** WHAT YOU WILL DO **
For the material below, reproduce exactly each line from the one that has "Compiled by: Capt Elmo Jayawardena" through the one that has "(C) Axial contrast", and no others; pictures stay out.

** DATASET RECORDS **
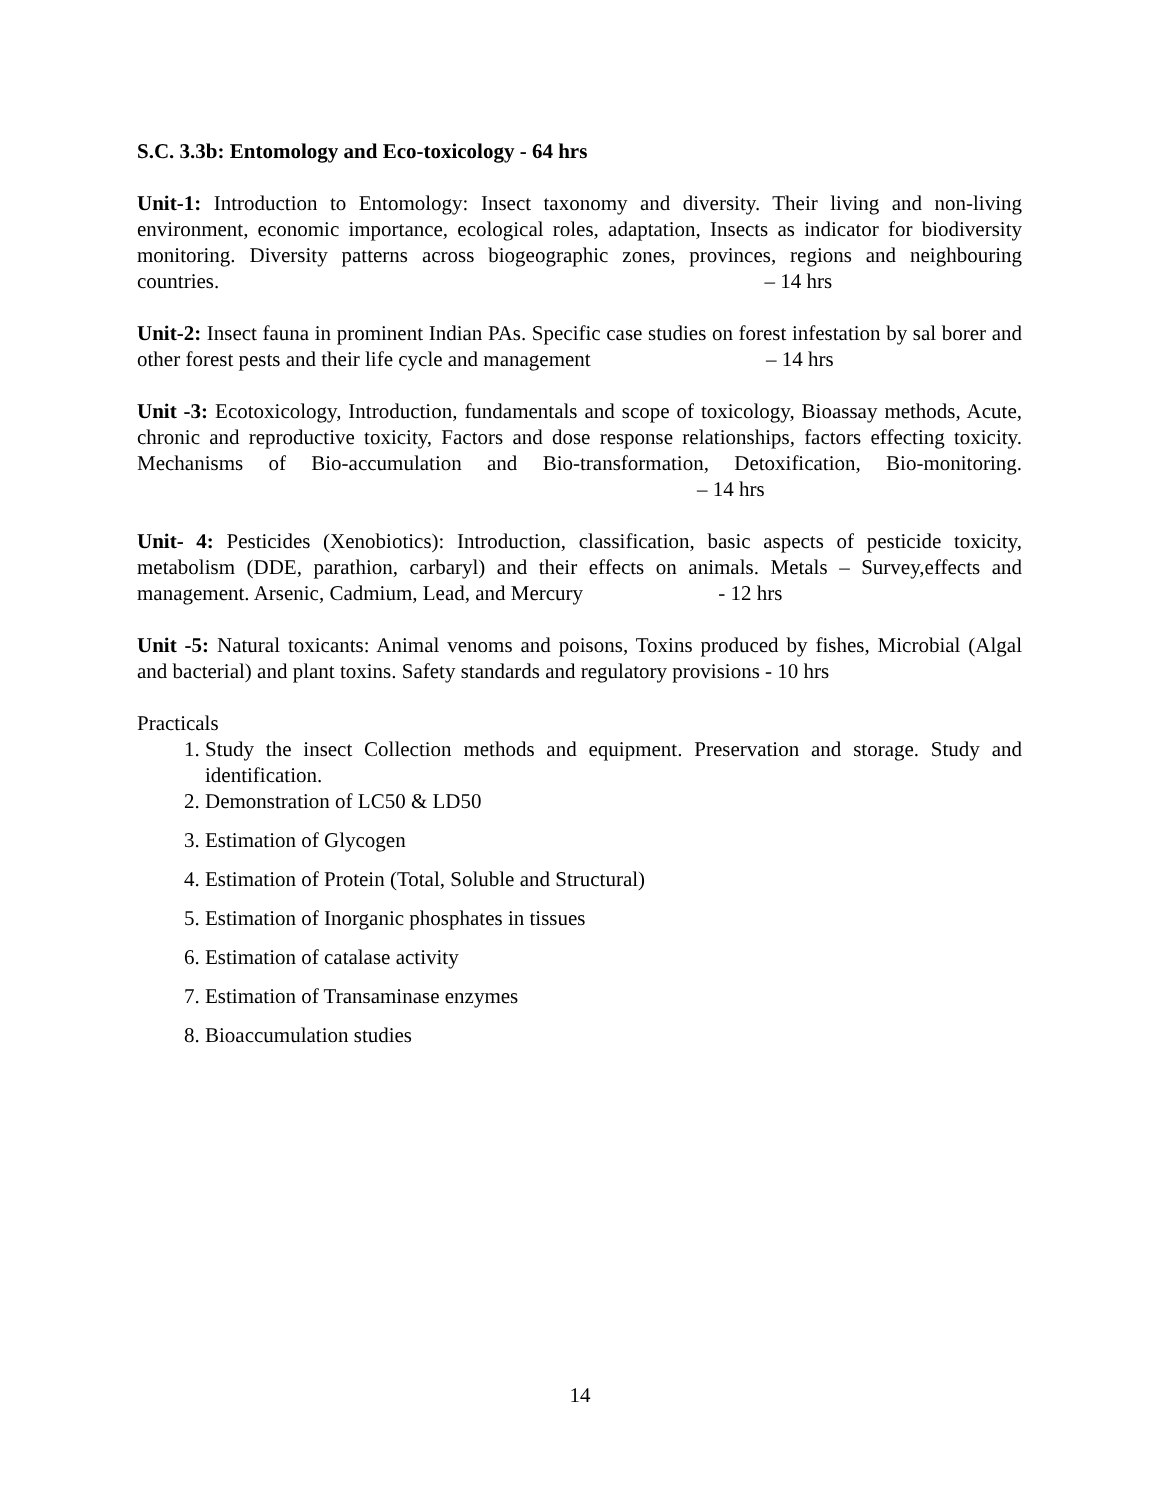S.C. 3.3b: Entomology and Eco-toxicology - 64 hrs
Unit-1: Introduction to Entomology: Insect taxonomy and diversity. Their living and non-living environment, economic importance, ecological roles, adaptation, Insects as indicator for biodiversity monitoring. Diversity patterns across biogeographic zones, provinces, regions and neighbouring countries. – 14 hrs
Unit-2: Insect fauna in prominent Indian PAs. Specific case studies on forest infestation by sal borer and other forest pests and their life cycle and management – 14 hrs
Unit -3: Ecotoxicology, Introduction, fundamentals and scope of toxicology, Bioassay methods, Acute, chronic and reproductive toxicity, Factors and dose response relationships, factors effecting toxicity. Mechanisms of Bio-accumulation and Bio-transformation, Detoxification, Bio-monitoring. – 14 hrs
Unit- 4: Pesticides (Xenobiotics): Introduction, classification, basic aspects of pesticide toxicity, metabolism (DDE, parathion, carbaryl) and their effects on animals. Metals – Survey,effects and management. Arsenic, Cadmium, Lead, and Mercury - 12 hrs
Unit -5: Natural toxicants: Animal venoms and poisons, Toxins produced by fishes, Microbial (Algal and bacterial) and plant toxins. Safety standards and regulatory provisions - 10 hrs
Practicals
1. Study the insect Collection methods and equipment. Preservation and storage. Study and identification.
2. Demonstration of LC50 & LD50
3. Estimation of Glycogen
4. Estimation of Protein (Total, Soluble and Structural)
5. Estimation of Inorganic phosphates in tissues
6. Estimation of catalase activity
7. Estimation of Transaminase enzymes
8. Bioaccumulation studies
14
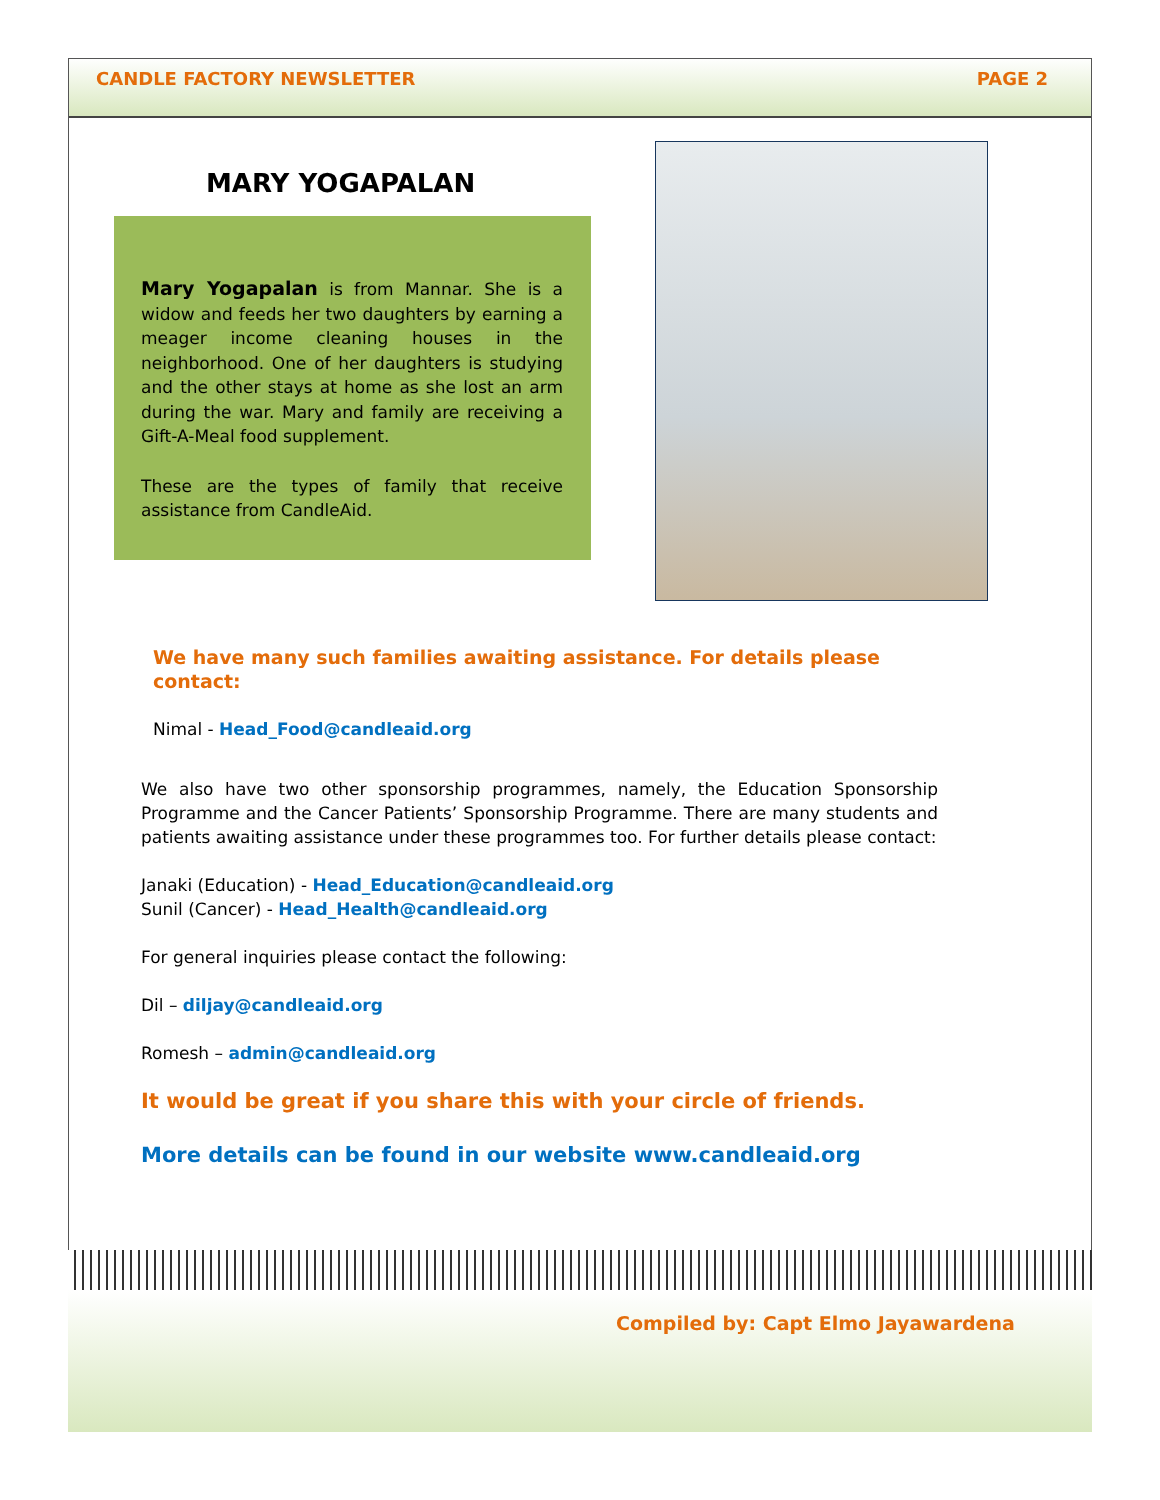CANDLE FACTORY NEWSLETTER PAGE 2
MARY YOGAPALAN
Mary Yogapalan is from Mannar. She is a widow and feeds her two daughters by earning a meager income cleaning houses in the neighborhood. One of her daughters is studying and the other stays at home as she lost an arm during the war. Mary and family are receiving a Gift-A-Meal food supplement.
These are the types of family that receive assistance from CandleAid.
We have many such families awaiting assistance. For details please contact:
Nimal - Head_Food@candleaid.org
We also have two other sponsorship programmes, namely, the Education Sponsorship Programme and the Cancer Patients’ Sponsorship Programme. There are many students and patients awaiting assistance under these programmes too. For further details please contact:
Janaki (Education) - Head_Education@candleaid.org
Sunil (Cancer) - Head_Health@candleaid.org
For general inquiries please contact the following:
Dil – diljay@candleaid.org
Romesh – admin@candleaid.org
It would be great if you share this with your circle of friends.
More details can be found in our website www.candleaid.org
Compiled by: Capt Elmo Jayawardena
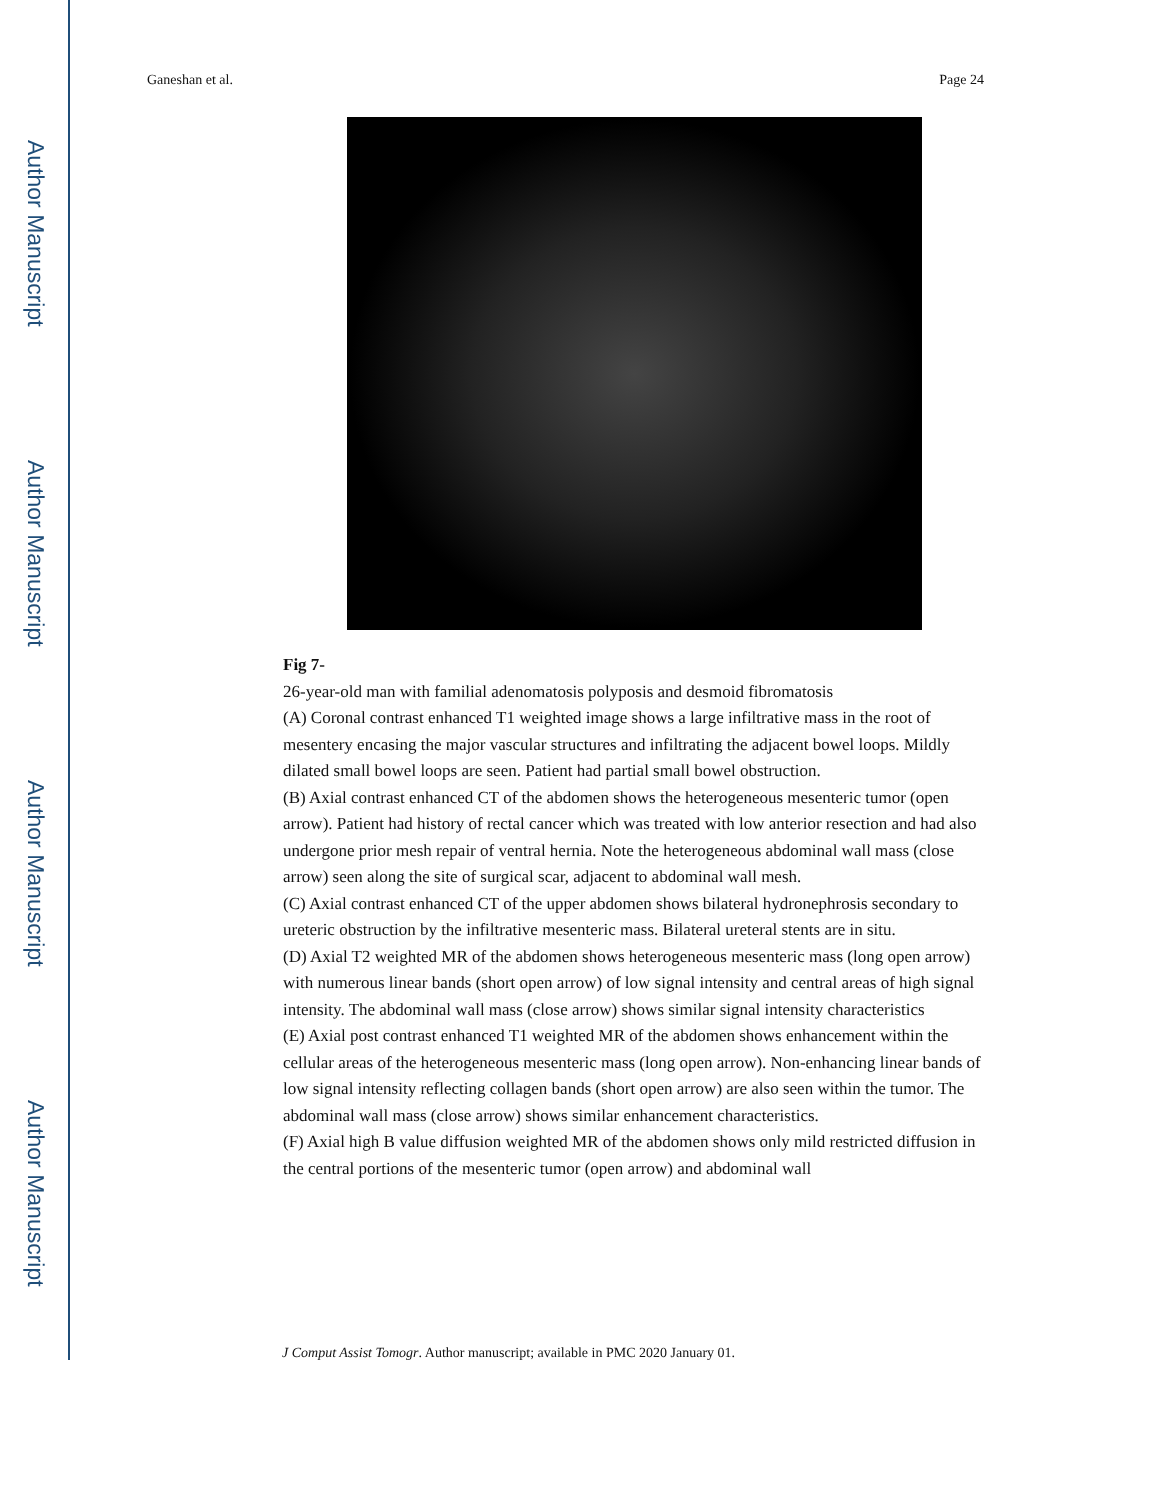Author Manuscript
Author Manuscript
Author Manuscript
Author Manuscript
Ganeshan et al. Page 24
Fig 7-
26-year-old man with familial adenomatosis polyposis and desmoid fibromatosis
(A) Coronal contrast enhanced T1 weighted image shows a large infiltrative mass in the root of mesentery encasing the major vascular structures and infiltrating the adjacent bowel loops. Mildly dilated small bowel loops are seen. Patient had partial small bowel obstruction.
(B) Axial contrast enhanced CT of the abdomen shows the heterogeneous mesenteric tumor (open arrow). Patient had history of rectal cancer which was treated with low anterior resection and had also undergone prior mesh repair of ventral hernia. Note the heterogeneous abdominal wall mass (close arrow) seen along the site of surgical scar, adjacent to abdominal wall mesh.
(C) Axial contrast enhanced CT of the upper abdomen shows bilateral hydronephrosis secondary to ureteric obstruction by the infiltrative mesenteric mass. Bilateral ureteral stents are in situ.
(D) Axial T2 weighted MR of the abdomen shows heterogeneous mesenteric mass (long open arrow) with numerous linear bands (short open arrow) of low signal intensity and central areas of high signal intensity. The abdominal wall mass (close arrow) shows similar signal intensity characteristics
(E) Axial post contrast enhanced T1 weighted MR of the abdomen shows enhancement within the cellular areas of the heterogeneous mesenteric mass (long open arrow). Non-enhancing linear bands of low signal intensity reflecting collagen bands (short open arrow) are also seen within the tumor. The abdominal wall mass (close arrow) shows similar enhancement characteristics.
(F) Axial high B value diffusion weighted MR of the abdomen shows only mild restricted diffusion in the central portions of the mesenteric tumor (open arrow) and abdominal wall
J Comput Assist Tomogr. Author manuscript; available in PMC 2020 January 01.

** RESPONSE TO THIS EXERCISE **
Compiled by: Capt Elmo Jayawardena
Author Manuscript
Author Manuscript
Author Manuscript
Author Manuscript
Ganeshan et al. Page 24
Fig 7-
26-year-old man with familial adenomatosis polyposis and desmoid fibromatosis
(A) Coronal contrast enhanced T1 weighted image shows a large infiltrative mass in the root of mesentery encasing the major vascular structures and infiltrating the adjacent bowel loops. Mildly dilated small bowel loops are seen. Patient had partial small bowel obstruction.
(B) Axial contrast enhanced CT of the abdomen shows the heterogeneous mesenteric tumor (open arrow). Patient had history of rectal cancer which was treated with low anterior resection and had also undergone prior mesh repair of ventral hernia. Note the heterogeneous abdominal wall mass (close arrow) seen along the site of surgical scar, adjacent to abdominal wall mesh.
(C) Axial contrast enhanced CT of the upper abdomen shows bilateral hydronephrosis secondary to ureteric obstruction by the infiltrative mesenteric mass. Bilateral ureteral stents are in situ.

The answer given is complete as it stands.